◆ PROBLEM TO WORK ON
Switch every "Inicio" in the listing below to "Portada", reproducing all other lines unchanged. Leave out the pictures.

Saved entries
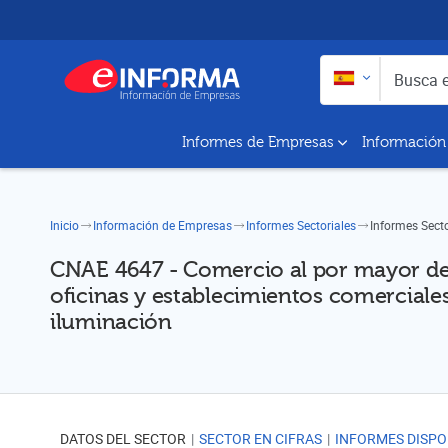
Buscar en:
Busca empresas y a
Informes de Empresas
Información
Inicio
Información de Empresas
Informes Sectoriales
Informes Sect
CNAE 4647 - Comercio al por mayor de 
oficinas y establecimientos comerciales
iluminación
DATOS DEL SECTOR
SECTOR EN CIFRAS
INFORMES DISPO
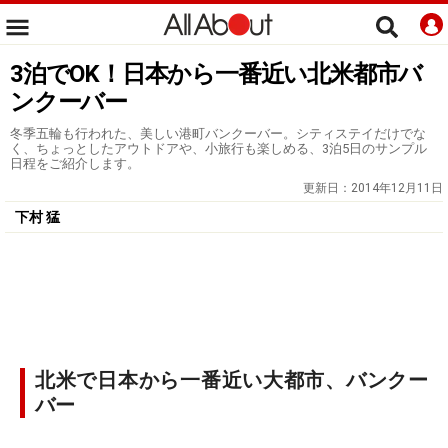
3泊でOK！日本から一番近い北米都市バ
ンクーバー
冬季五輪も行われた、美しい港町バンクーバー。シティステイだけでな
く、ちょっとしたアウトドアや、小旅行も楽しめる、3泊5日のサンプル
日程をご紹介します。
更新日：
2014年12月11日
下村 猛
北米で日本から一番近い大都市、バンクー
バー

◆ RESPONSE TO THIS TASK
Buscar en:
Busca empresas y a
Informes de Empresas
Información
Portada
Información de Empresas
Informes Sectoriales
Informes Sect
CNAE 4647 - Comercio al por mayor de 
oficinas y establecimientos comerciales
iluminación
DATOS DEL SECTOR
SECTOR EN CIFRAS
INFORMES DISPO
3泊でOK！日本から一番近い北米都市バ
ンクーバー
冬季五輪も行われた、美しい港町バンクーバー。シティステイだけでな
く、ちょっとしたアウトドアや、小旅行も楽しめる、3泊5日のサンプル
日程をご紹介します。
更新日：
2014年12月11日
下村 猛
北米で日本から一番近い大都市、バンクー
バー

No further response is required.